I know. I love my PW, but I'm ready for a new toy.


----------



## jeffyen (Sep 18, 2010)

Kat S said:


> I guess we're getting a new PaperWhite for sure. I was searching around and noticed in the left hand navigation bar had an option for "All-New Kindle Paperwhite" and it leads here.
> 
> It looks like pretty much the standard paperwhite page as a placeholder, but it's definitely a separate page.


Actually this is the *old* kindle page because I remember seeing it before.  Recently they increased the memory to 4gb, so this particular url refers to the older version. The link there will take you to the current PW2, version 2.


----------



## Ann in Arlington (Oct 27, 2008)

jeffyen said:


> Actually this is the *old* kindle page because I remember seeing it before.  Recently they increased the memory to 4gb, so this particular url refers to the older version. The link there will take you to the current PW2, version 2.


Yes -- that's what we've decided.

But what is NEW since the last time I looked at that page -- and I've looked at it a couple of times since the news about the memory increase came out -- is the link on the right where you can sign up to be notified when it's out. And as Kat posted above, there's a link that indicates an 'all new' PW. It's possible it's just an error, or mis-directed link. But there's hope.


----------



## rlkubi (Dec 7, 2009)

They have refurbished Paperwhites (wifi and 3G) on special today at 8 and 12.  Maybe another sign?


----------



## dianasg (Jan 8, 2010)

Just another data point: I just bought and received the new 4Gb PW2 this week. When I click on the link in the OP, I see the orange bar to go to the new version, but no "you bought this" bar. When I click to go to the new version, I DO get the "you bought this" bar. Which tells me that the new version is just the 4gb PW2.


----------



## KimberlyinMN (Dec 30, 2009)

DianaGabriel said:


> Just another data point: I just bought and received the new 4Gb PW2 this week. When I click on the link in the OP, I see the orange bar to go to the new version, but no "you bought this" bar. When I click to go to the new version, I DO get the "you bought this" bar. Which tells me that the new version is just the 4gb PW2.

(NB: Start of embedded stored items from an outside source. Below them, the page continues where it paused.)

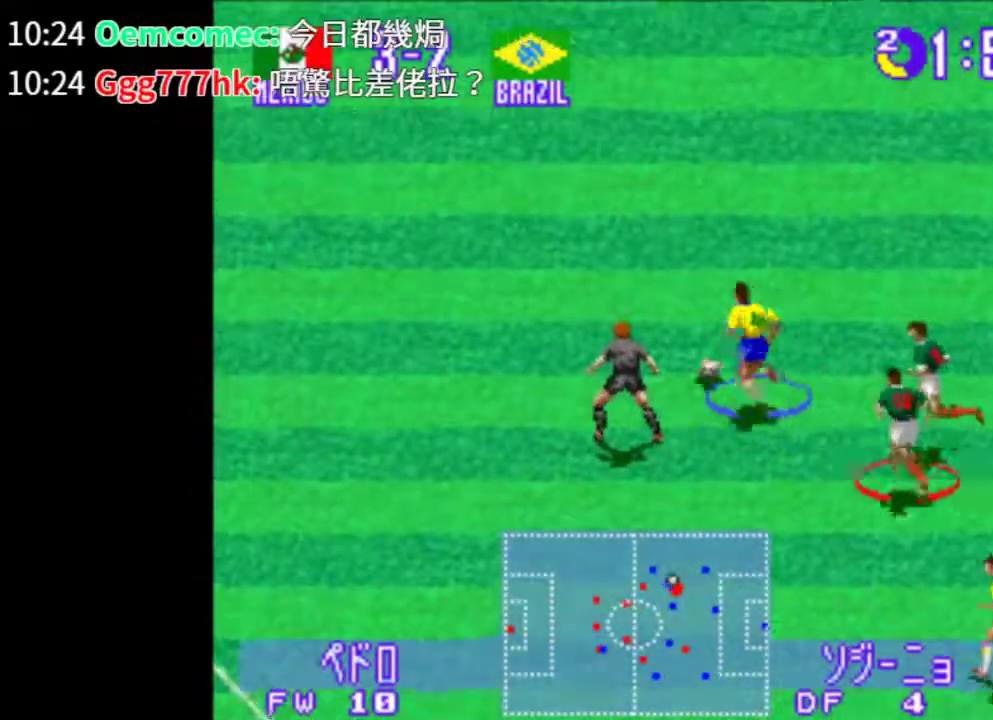
Gameplay with a controller (PlayStation layout); each line is a JSON object with the inputs held at the frame after it. "events" lists button and stick changes between this image and that frame as [ms after this image, input, new state], when the widget could be followed in between. Not read: L2 L3 R2 R3 left_stick right_stick.
{"buttons": ["TRIANGLE", "DPAD_LEFT"], "events": [[40, "TRIANGLE", "down"], [300, "DPAD_UP", "up"]]}
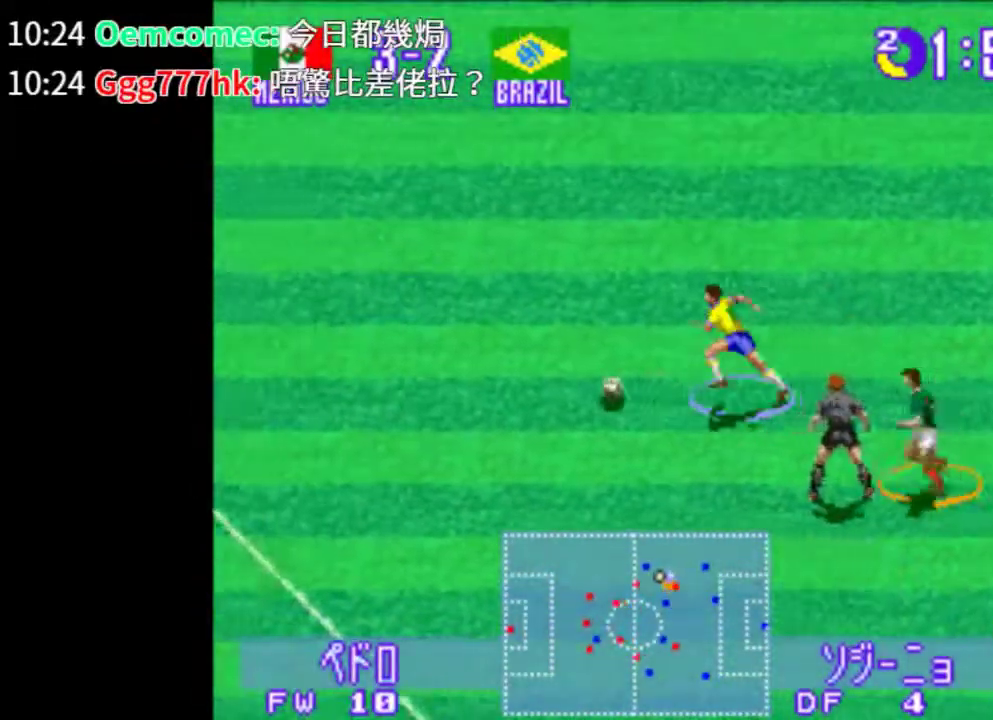
{"buttons": ["TRIANGLE", "DPAD_UP", "DPAD_LEFT"], "events": [[200, "DPAD_UP", "down"]]}
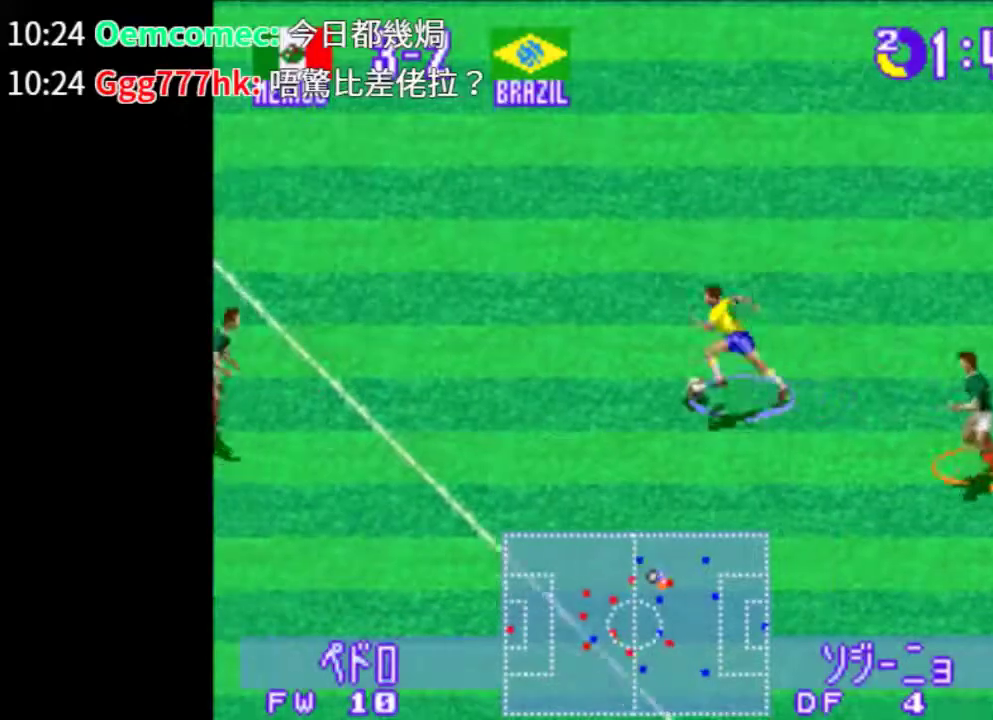
{"buttons": ["TRIANGLE", "DPAD_UP", "DPAD_LEFT"], "events": []}
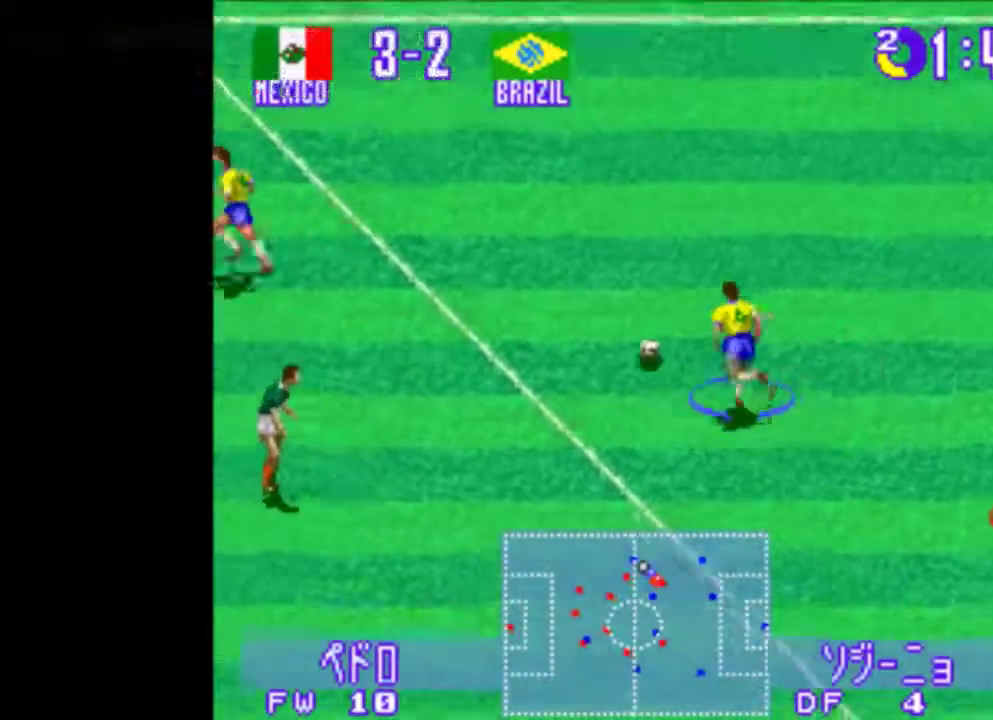
{"buttons": ["TRIANGLE", "DPAD_LEFT"], "events": [[400, "DPAD_UP", "up"]]}
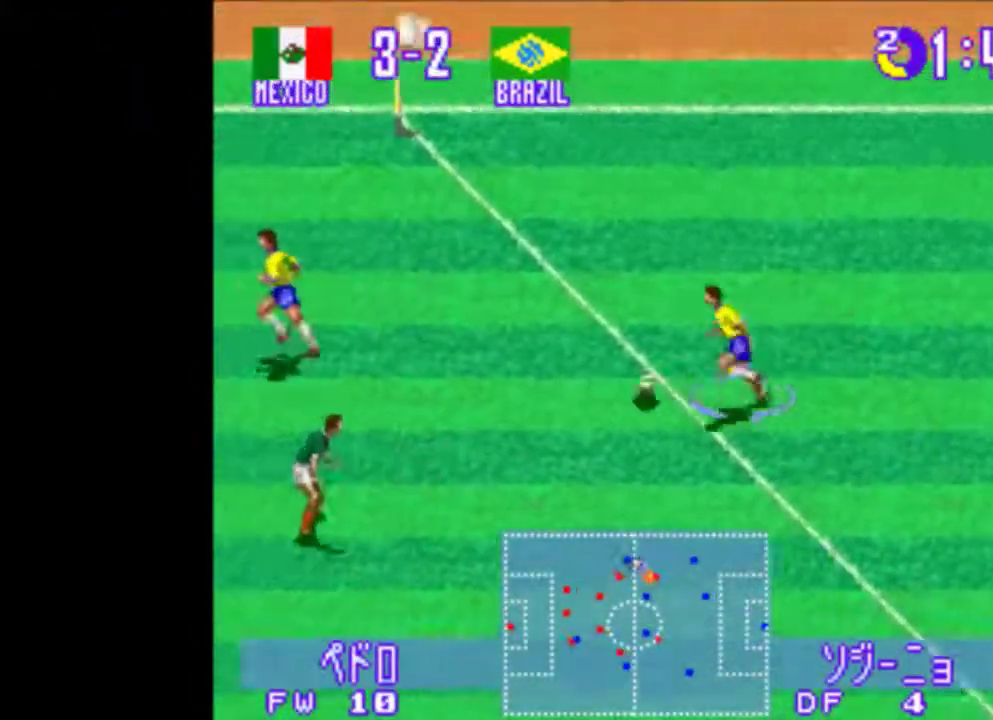
{"buttons": ["TRIANGLE", "DPAD_LEFT"], "events": []}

Ah.. that does make sense. 

I think the only thing they could add would be the page turn buttons (and still have the touch screen). It's just too dang cold in the winter in NW Minnesota to even have to move the fingers to try to tap a screen. Actually, my finger tips are usually so cold that they are hard. (My cat can EASILY change the screen for me.) BUT... I love the PW2.


----------



## Speaker-To-Animals (Feb 21, 2012)

Yeah, I would prefer buttons. Particularly really late at night when I'm just so tired, but OMG is this book great and I'm at 90% and I'm going to finish it if it kills me. That's what the touchscreen really starts to get into my face and I'm going backwards instead of forwards and so on.


----------



## Drewbo (Aug 16, 2014)

The Australian Amazon portal looks slightly different to the US one now, using the wording "All-New" in the title and the word "New" prefacing the Paperwhite options in the upper banner. Device looks to be the same, though.

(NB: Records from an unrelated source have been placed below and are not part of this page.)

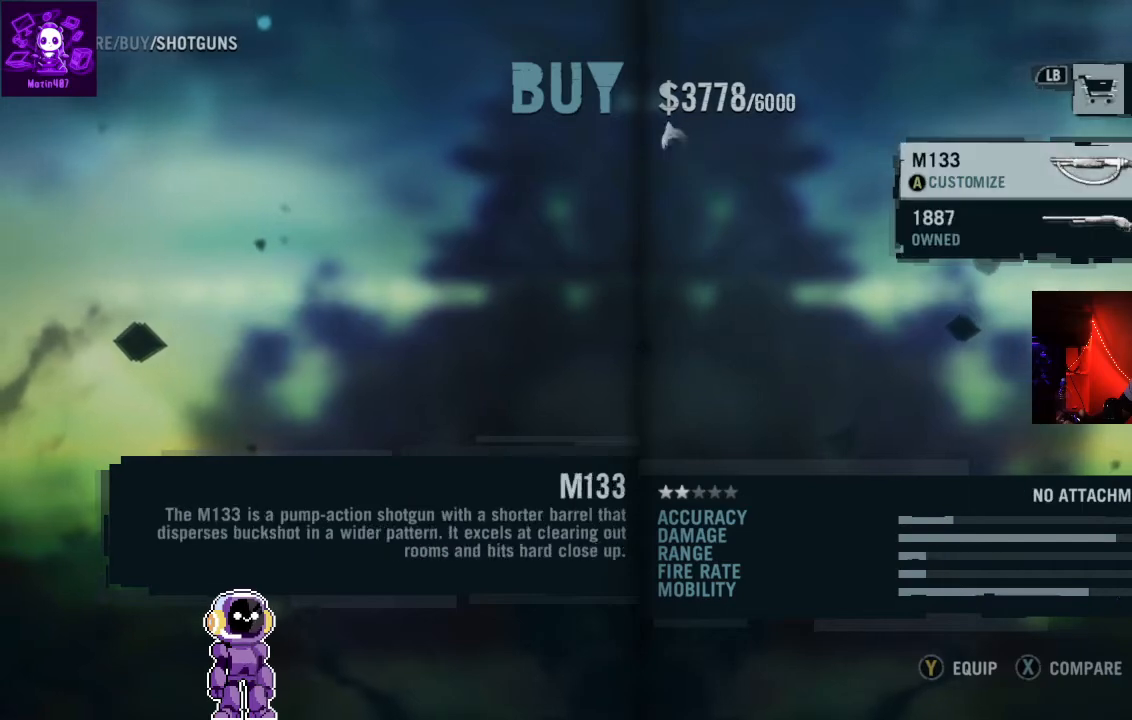
Gameplay with a controller (Xbox layout); each line is a JSON object with the inputs held at the frame after it. "events" lists button and stick changes between this image and that frame as [ms after this image, input, new state], when the widget could be followed in between.
{"buttons": [], "left_stick": "center", "right_stick": "center", "events": []}
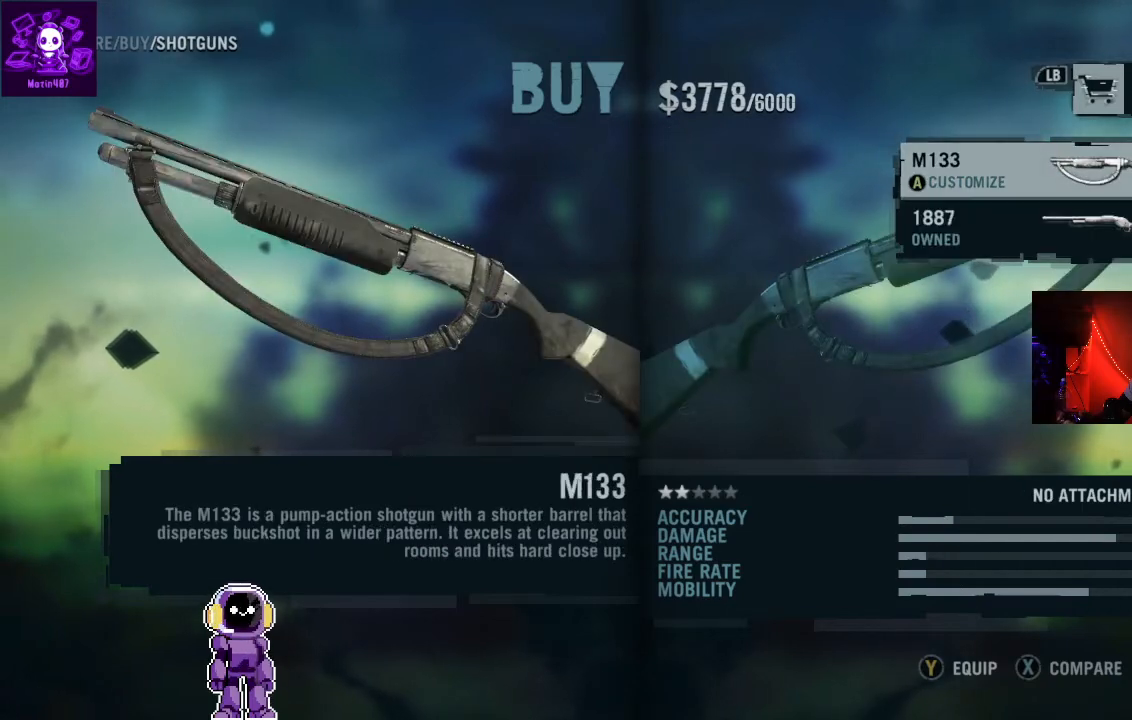
{"buttons": [], "left_stick": "center", "right_stick": "center", "events": []}
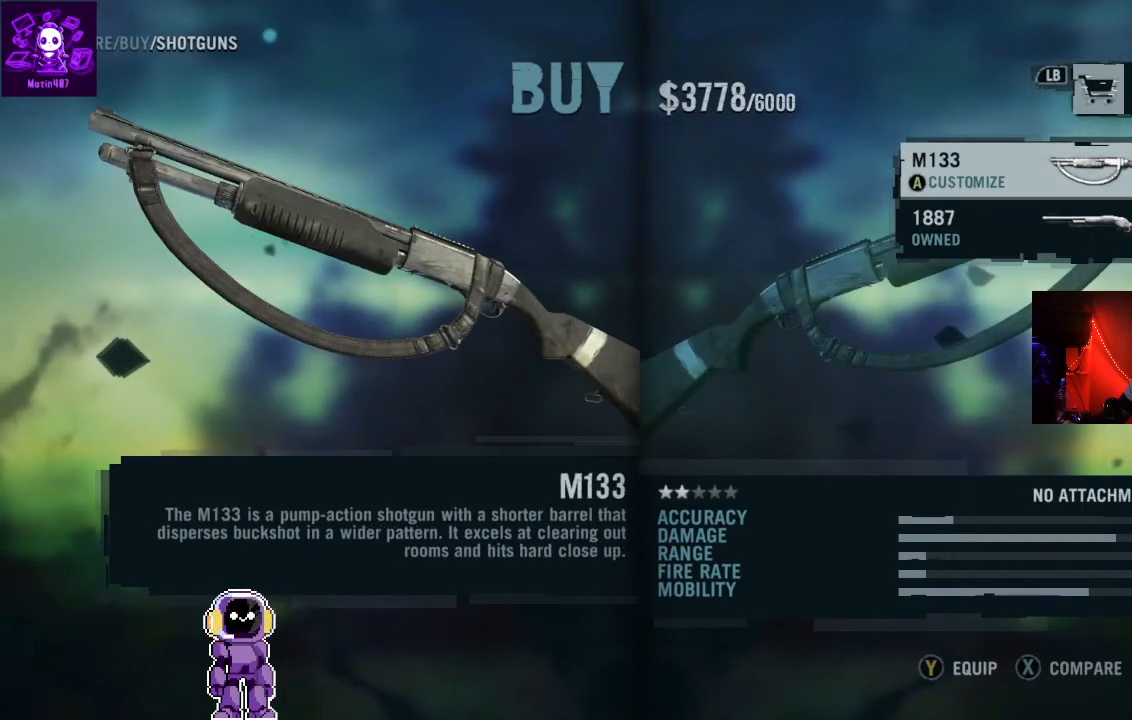
{"buttons": [], "left_stick": "center", "right_stick": "center", "events": [[333, "X", "down"], [467, "X", "up"]]}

http://www.amazon.com.au/gp/feature.html?ie=UTF8&docId=3077740006


----------



## kb7uen Gene (Mar 13, 2009)

What's the latest word on color EINK?  I'm going to hold out for that display technology to hit the streets.  Because beyond the lack of color with the current display technology, the Paperwhite 2/3G seems to address all my other needs just fine.


----------



## Ann in Arlington (Oct 27, 2008)

Obviously, I don't _know_ anything -- none of us do really: it's all speculation at this point.

BUT, I, personally, don't expect Amazon to go with color eInk any time soon -- unless the clarity/responsiveness/cost of the technology has really drastically improved lately. I expect them to stick with B&W eInk but tweak features. For those that want color, there's the Fire line.

But, again, I don't KNOW ANYTHING.


----------



## auburn1975 (Sep 4, 2010)

My heart's desire is that it has a speaker with Text-to-speech functionality... Come on, Amazon; please come through for us travelers as we have had nothing since the Kindle Keyboard.


----------



## kc8172 (May 15, 2009)

Is this what we have been waiting for? I just logged into Amazon and the kindle page shows a "new" Kindle for $139, but it seems to be basically the same except with 25% faster processor . I read through quickly and there are some features that are highlighted as "IMPROVED".  

If this is it, what a disappointment ! I was hoping for something along the lines of the Kobo Aura HD, I guess I'm going to be skipping the new "Kindle" .  I was so wanting a new toy


----------



## auntmarge (Dec 4, 2008)

kc8172 said:


> Is this what we have been waiting for? I just logged into Amazon and the kindle page shows a "new" Kindle for $139, but it seems to be basically the same except with 25% faster processor . I read through quickly and there are some features that are highlighted as "IMPROVED".
> 
> If this is it, what a disappointment ! I was hoping for something along the lines of the Kobo Aura HD, I guess I'm going to be skipping the new "Kindle" . I was so wanting a new toy


Could you post a link to where you're seeing that? I see nothing about a new PW, and it's hard to believe they wouldn't be shouting it from the rooftops.


----------



## kc8172 (May 15, 2009)

Ok really really weird when I checked earlier they was a banner on Amazon ( where you can buy a kindle) 3 Kindles were listed $ 119, $139 , & $189 (3G ). Just checked and now it's back to $119 Paperwhite? 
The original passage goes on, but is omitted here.